同様の理由で、Twitter社の規約は、他人のツイートをコピーして自分のツイートとするパクツイをしても良い、とは書いていません。Twitterヘルプセンター | Twitterルール にあるように「繰り返し他のユーザーのアカウント情報 (自己紹介、ツイート、ホームページなど) を自分のものとしてツイートした場合」はスパムであると判定される場合もあります。
ちなみに、ツイートの二次利用では非公式RT、あるいはコメントを追加してRTする方法が問題になりますが、Twitterヘルプセンター | ツイートをリツイートする方法 から判断するに、Twitter社は非公式RTをしても良いとの立場でしょう。ただし、公式のRTを推奨する立場ですが。
ツイートに著作権はあるの?
短い文章は、著作権法において「思想または感情の創作的な表現」と定義された「著作物」には当たらないと判断されるケースがあります。
キャッチコピーは著作物にあたるのですか | 法律相談 の回答にあるように、キャッチコピーやスローガンは著作物に当たらない場合があります。
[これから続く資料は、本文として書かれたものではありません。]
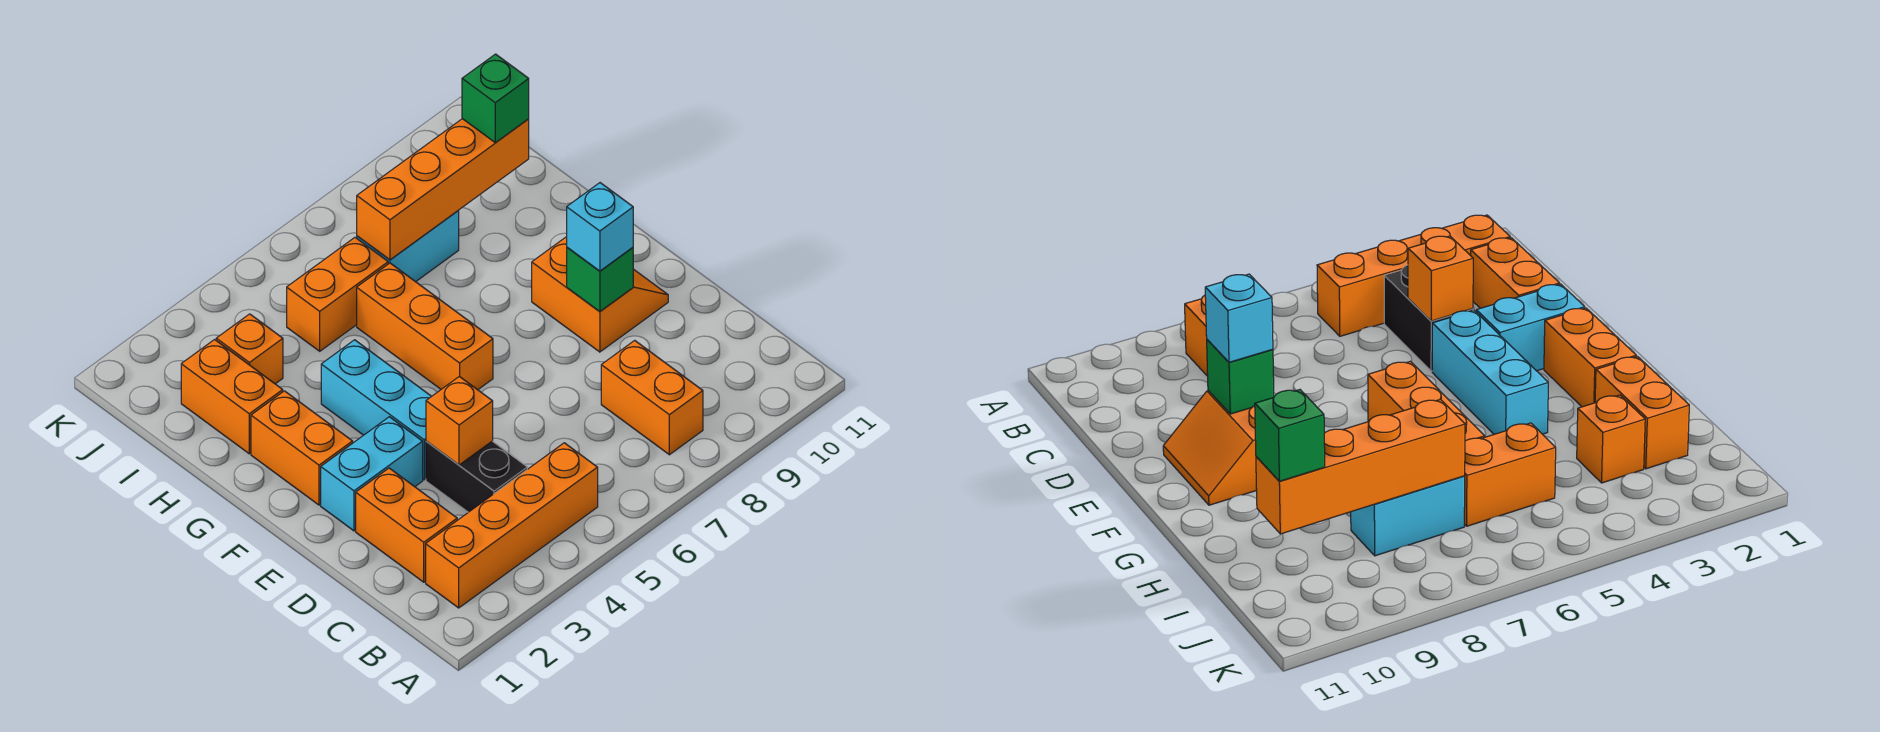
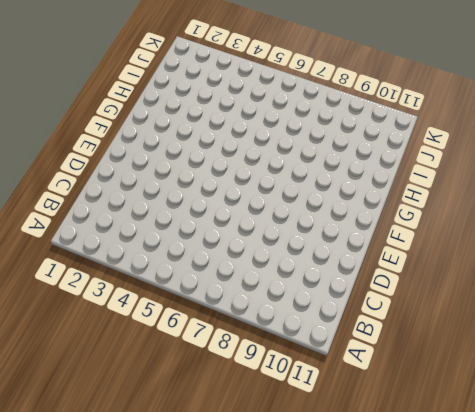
none -> orange 1x4 brick [426,443,598,608]
none -> orange 1x2 brick [601,340,703,455]
none -> orange 1x2 brick [356,468,457,582]

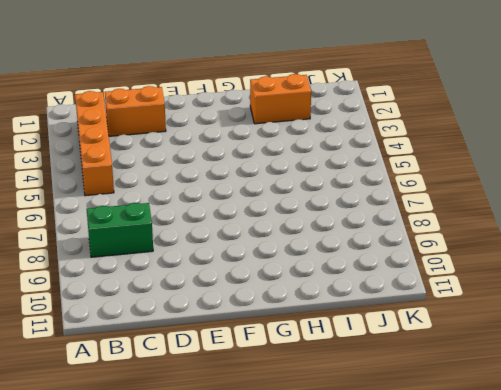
green 1x2 brick [87,203,153,257] -> orange 1x2 brick [601,340,703,455]
none -> black 1x2 brick [426,441,527,512]
none -> cyan 1x2 brick [321,417,423,531]
none -> cyan 1x3 brick [321,340,432,480]

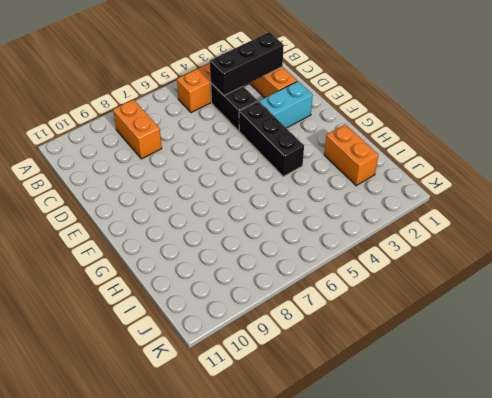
black 1x3 brick [210,32,284,96] -> none
black 1x3 brick [239,101,304,177] -> cyan 1x3 brick [321,340,432,480]
none -> orange 2x2 slope [532,237,668,352]
none -> orange 1x2 brick [251,391,353,505]
none -> orange 1x3 brick [357,263,493,390]

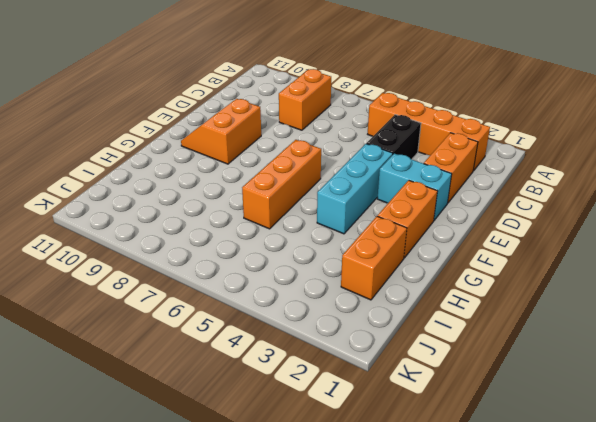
none -> orange 1x1 brick [216,314,283,384]
none -> orange 1x2 brick [287,237,388,351]
none -> cyan 1x2 brick [357,211,459,282]

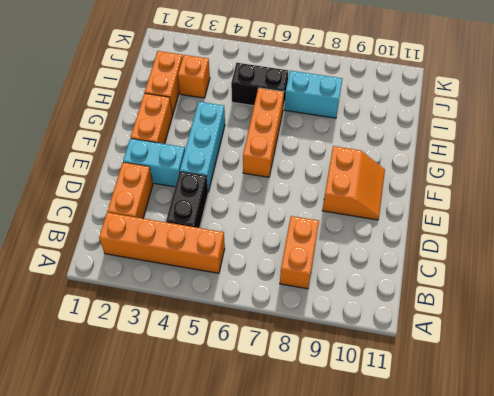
black 1x2 brick [231,63,288,108] -> orange 1x2 brick [287,237,388,351]
none -> orange 1x1 brick [426,376,493,465]
none -> green 1x1 brick [567,247,633,311]
none -> orange 1x4 brick [357,119,529,260]

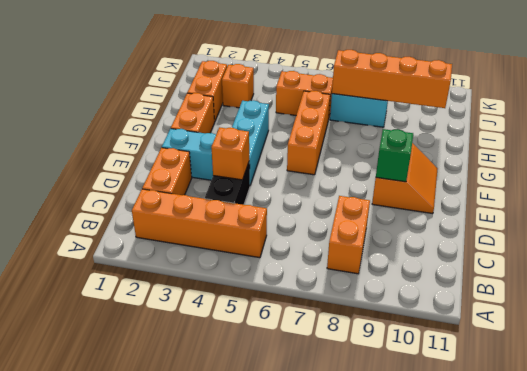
none -> cyan 1x1 brick [567,183,633,271]
none -> green 1x1 brick [462,54,529,143]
ただし、スローガン事件 における「ボク安心 ままの膝より チャイルドシート」なる交通標語は著作物であると判断される場合もあり、ケースバイケースです。
例えば、「古文単語暗記用文例中に著作物性の肯定される文例が存在することを認めた事例」 として年号の語呂合わせも著作物として認められたケースがあります。
あるいは、新聞見出し無断ネット利用に賠償命令 著作物性は再び否定 - ITmedia ニュース にあるように新聞の見出しは著作物として認められません。しかし、新聞の見出しを用いて広告収入を得るのは不法行為として、広告収入を得ていた会社に損害賠償を命じています。
「#アホ男子かるた」の場合は、ツイート単体では著作物として認められる可能性は裁判をしてみないと分かりませんが、勝手に出版するのは不法行為と判断できるでしょう。また、ツイート単体ではなく「かるたの一群」として考えると著作物であると見なすこともできるでしょう。
ただやはり、わざわざ一般人が裁判するメリットがないのですよね。
追記 発売延期だそうで
アホ男子かるたの出版を延期するそうです。
出版社曰くブロードキャストでのツイート利用に関するガイドライン を読んで問題ないと判断したそうですが、本はブロードキャストではないので、何を言ってるんですかね。規約を禄に読めない、きちんとした法務部がいないと言ってるに等しい謝罪文だと思うんですが。
そして、なんでこの手のネットに疎い会社の謝罪文って画像なんですかね。URLを確認するのが面倒なんですが。